Today, we’re going to talk about employee rewards. It’s always great when an employer is able to recognize an employee’s contributions. Whether you give a raise, bonus or non-monetary reward, you’re showing your employees that you appreciate their hard work.
While bonuses and raises are certainly popular and well-received, there are many other ways to show your appreciation. Be creative and consider options such as a catered lunch, paid time off or an employee party. Even the gesture of personally thanking employees for a job well done will go a long way toward keeping your team engaged and motivated.
There are, however, some guidelines for giving rewards. Even the best intentions can subject your company to liability if you’re not careful.
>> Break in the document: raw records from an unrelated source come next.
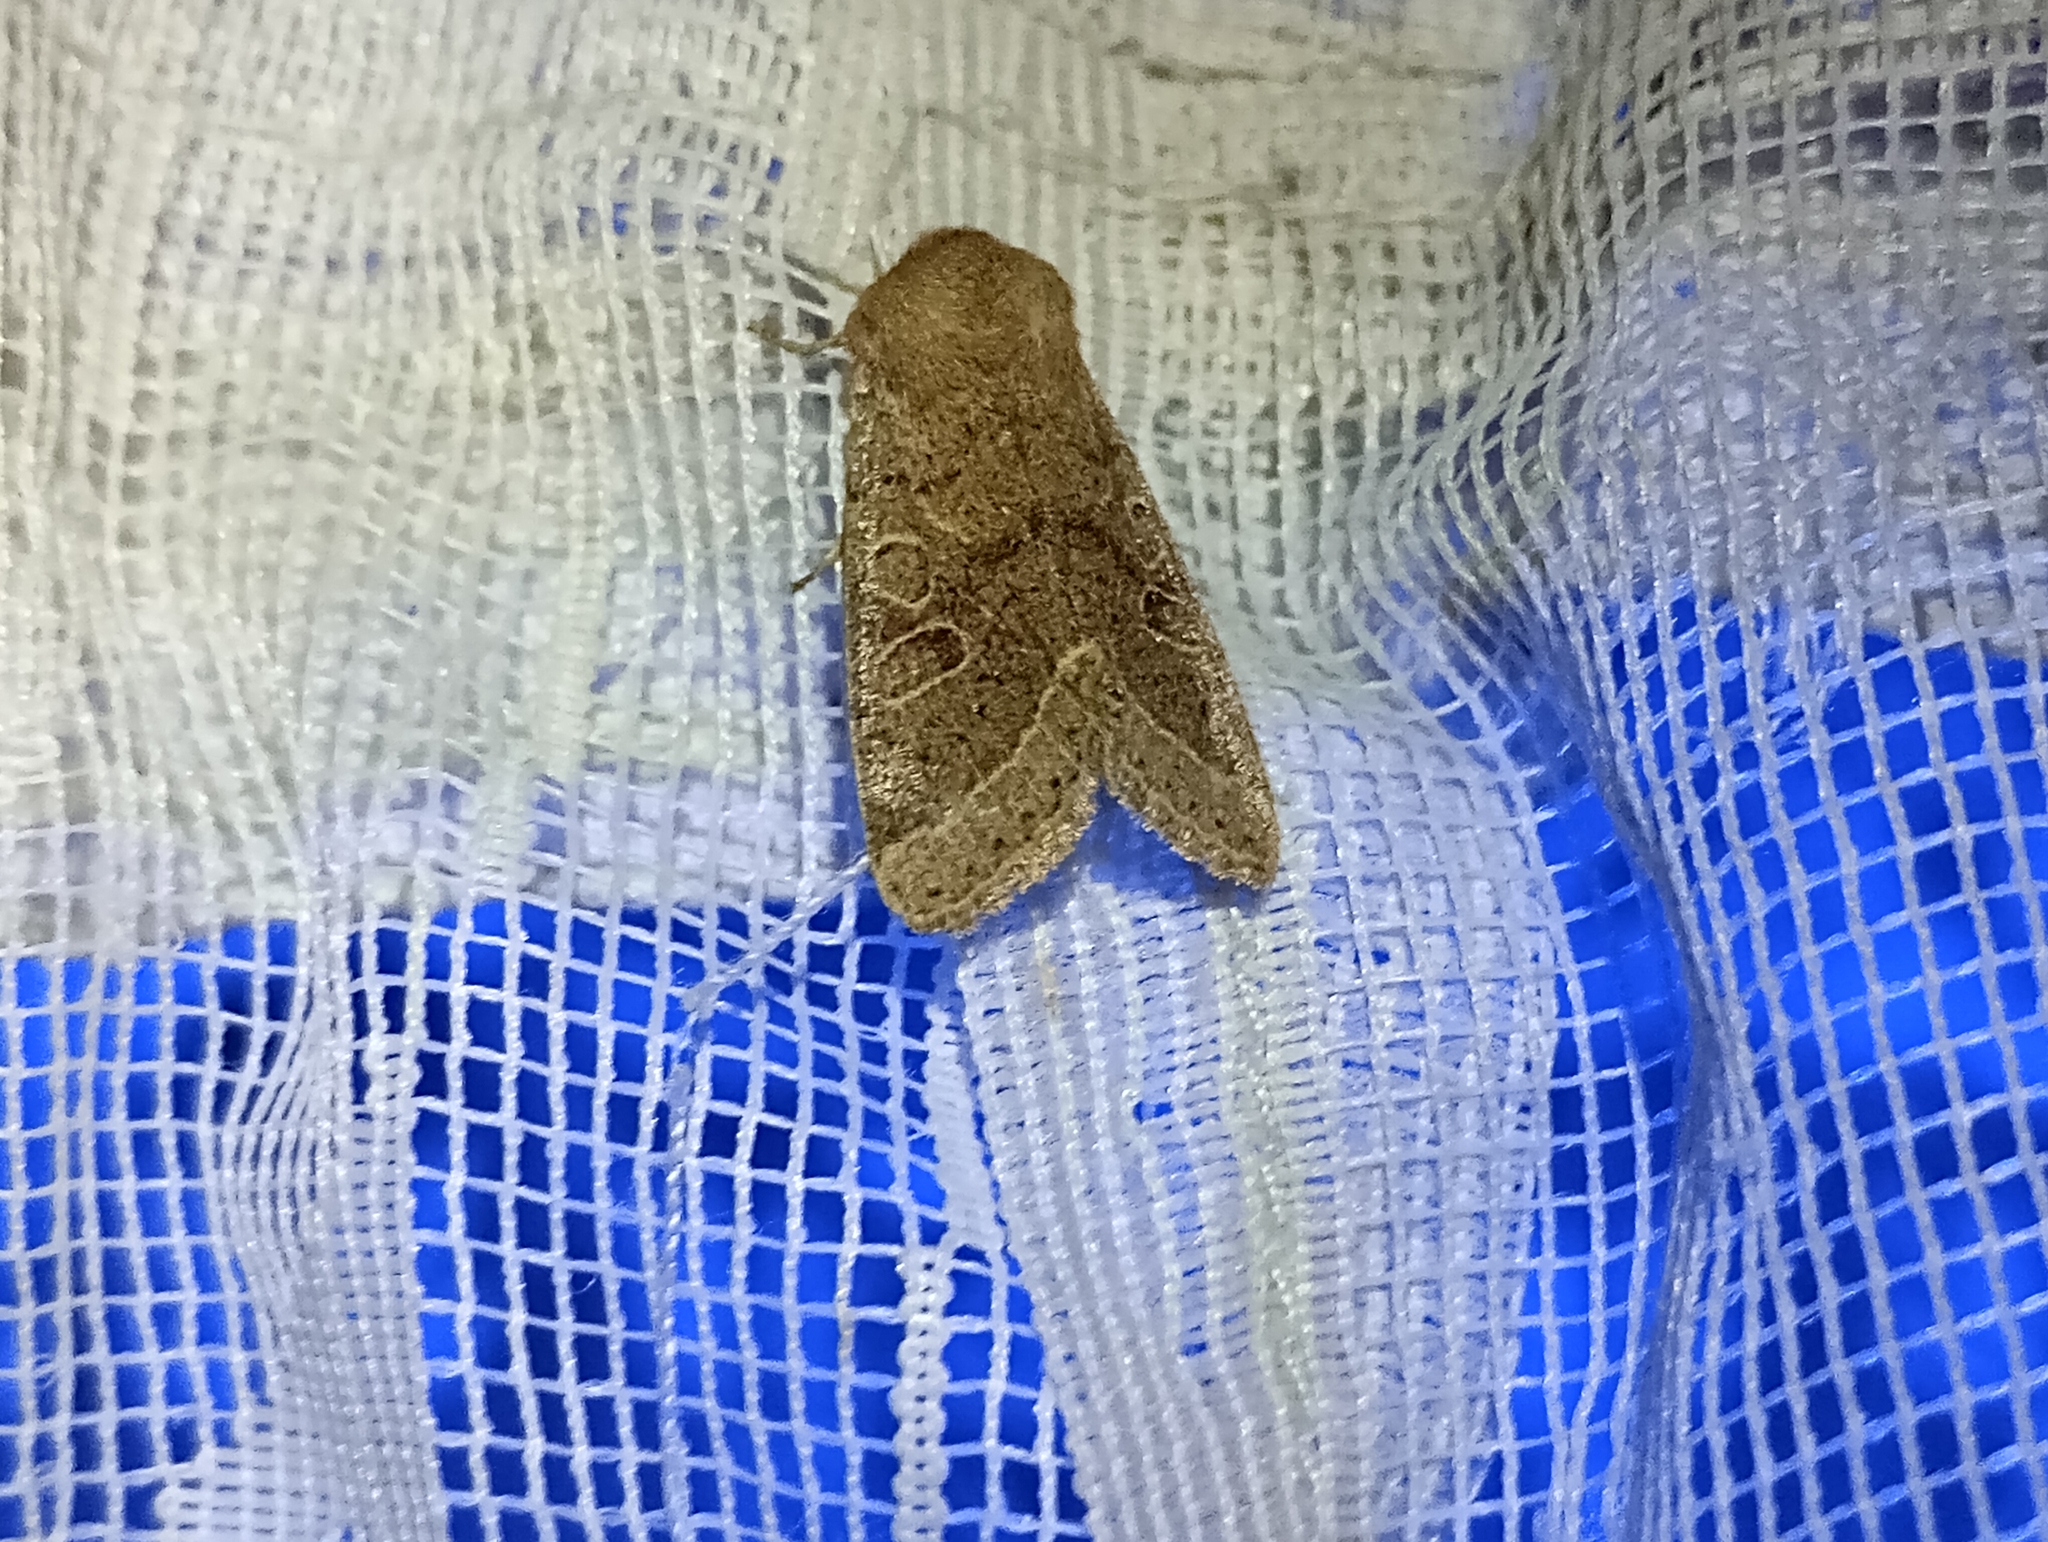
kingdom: Animalia
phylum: Arthropoda
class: Insecta
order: Lepidoptera
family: Noctuidae
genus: Orthosia
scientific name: Orthosia cerasi
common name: Common quaker
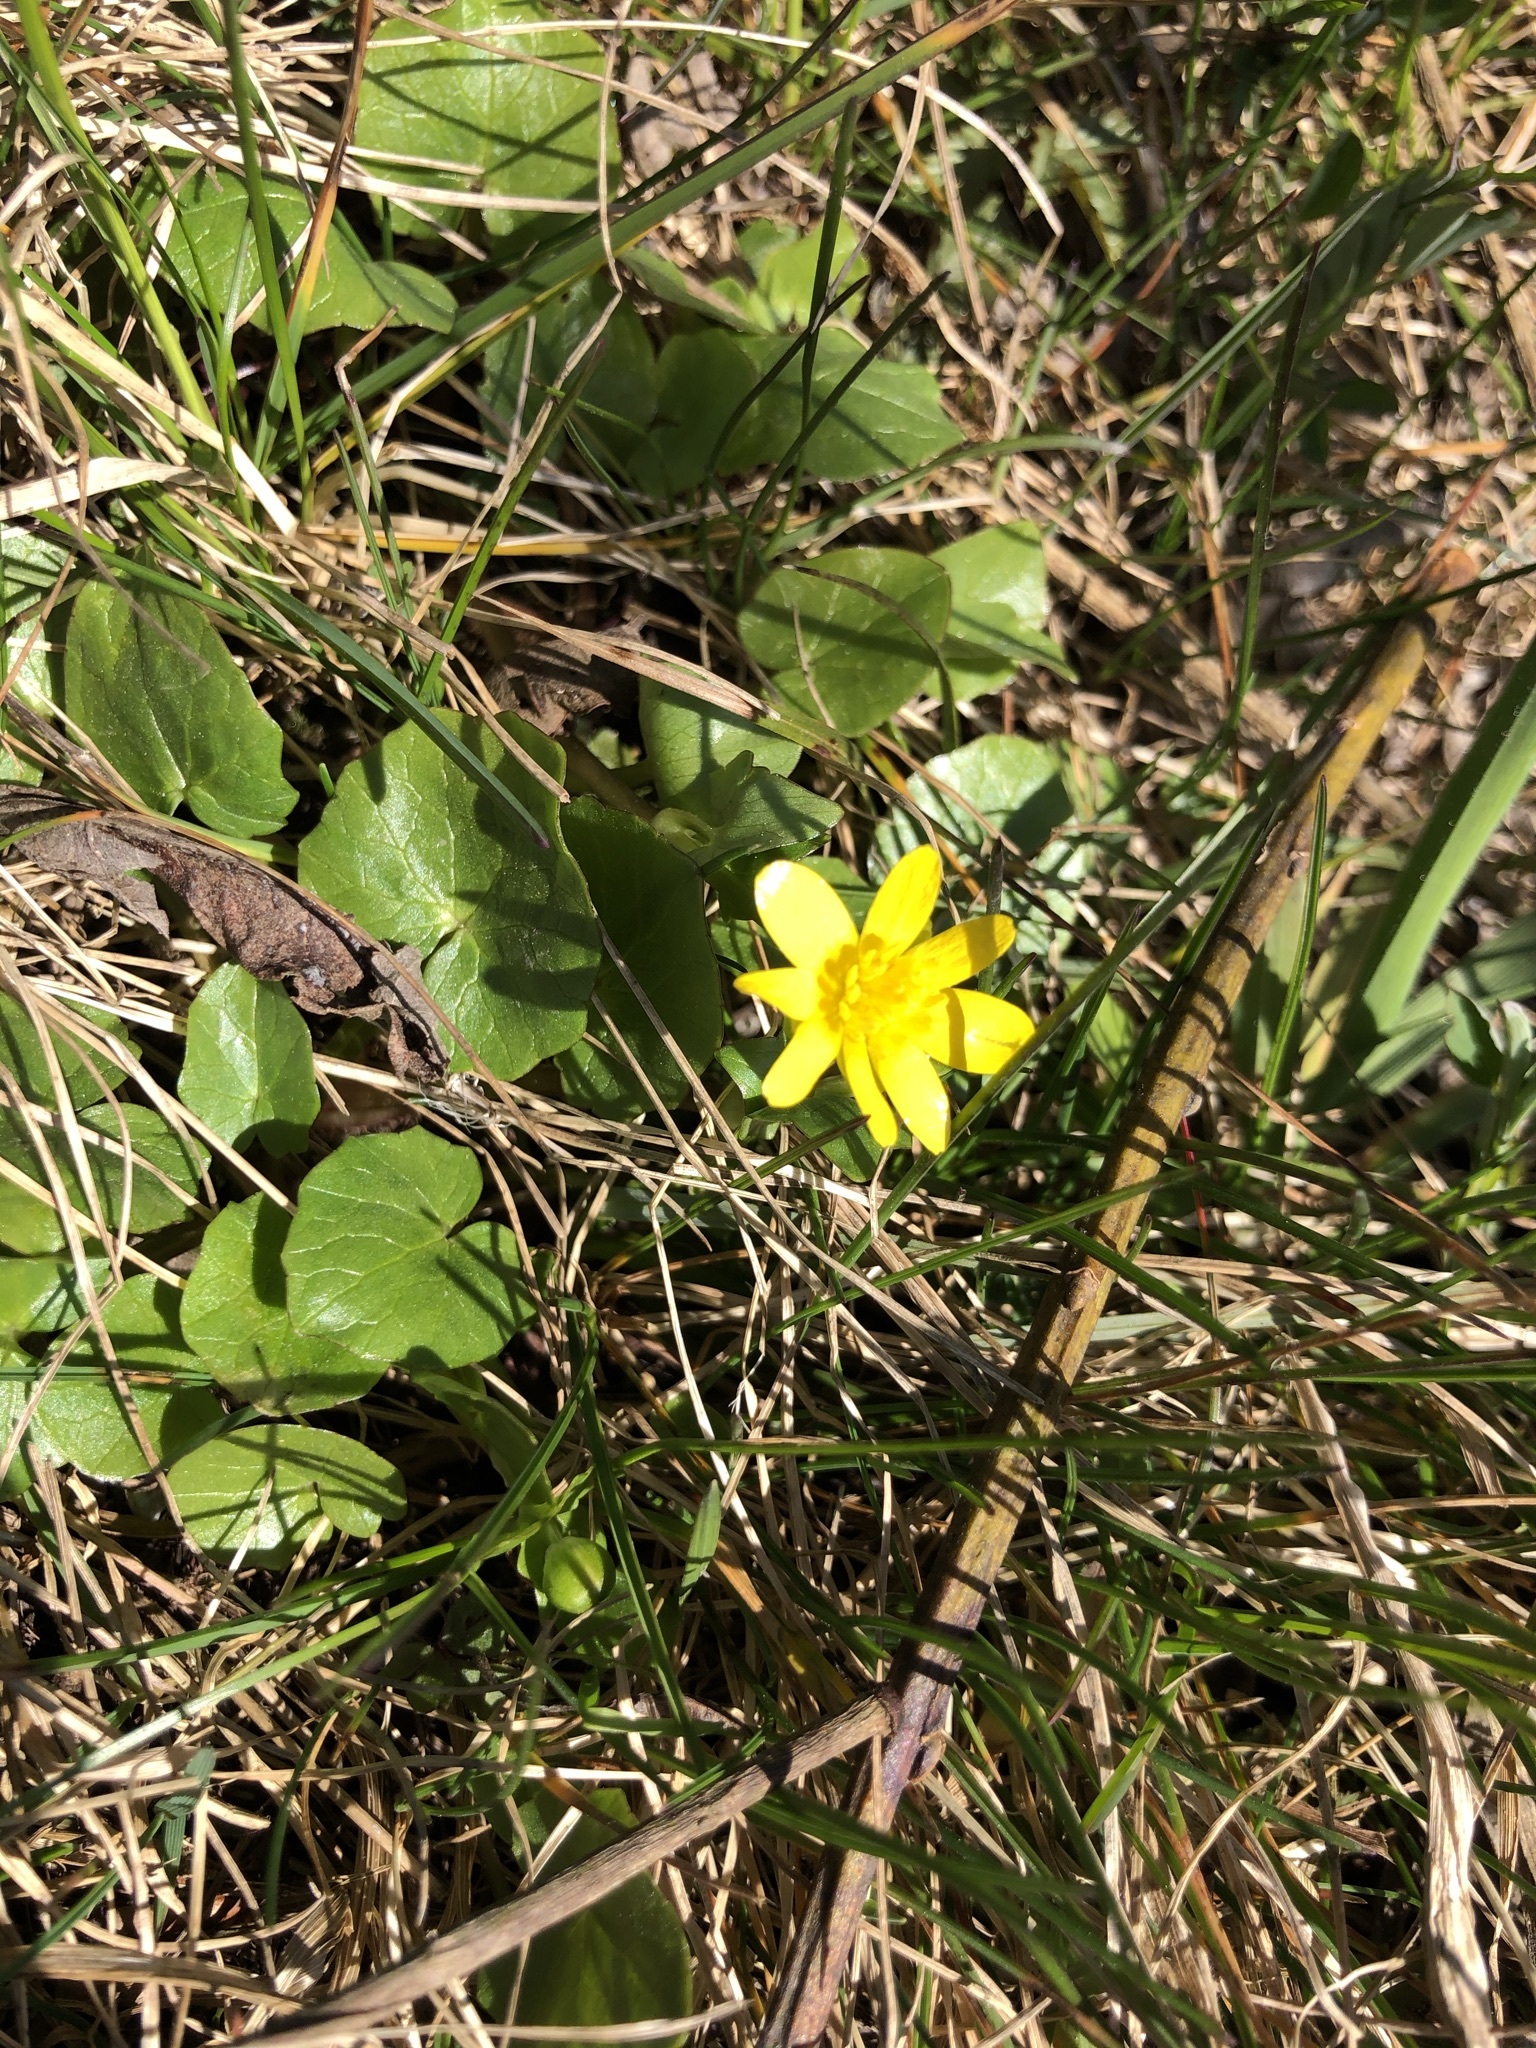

Here are three important tips to keep in mind when offering rewards.
First, be careful. As an employer, you can generally decide whether or not to give employees a bonus or raise, but be careful about making any verbal or written commitments…even a casual mention of a bonus or raise could be construed as binding. And be sure to check with your accountant or a financial professional about the tax implications of any rewards you plan to give.
Next, be clear. The U.S. Small Business Administration, or SBA, suggests including your reward policy in your employee welcome kit or benefits package and reminding employees of your policy when performance review season comes around.
Finally, be objective. The SBA recommends establishing a clear grading system for assessing eligibility for a pay increase or other benefits. This can help you measure performance fairly and consistently. You should also document your reasons for making any award, and back it up with performance examples.
As you proceed, keep in mind that federal nondiscrimination laws apply to bonuses. This means that the eligibility criteria & amounts for bonuses must be nondiscriminatory. Additionally, states may have their own requirements, so be sure to review your state’s nondiscrimination laws.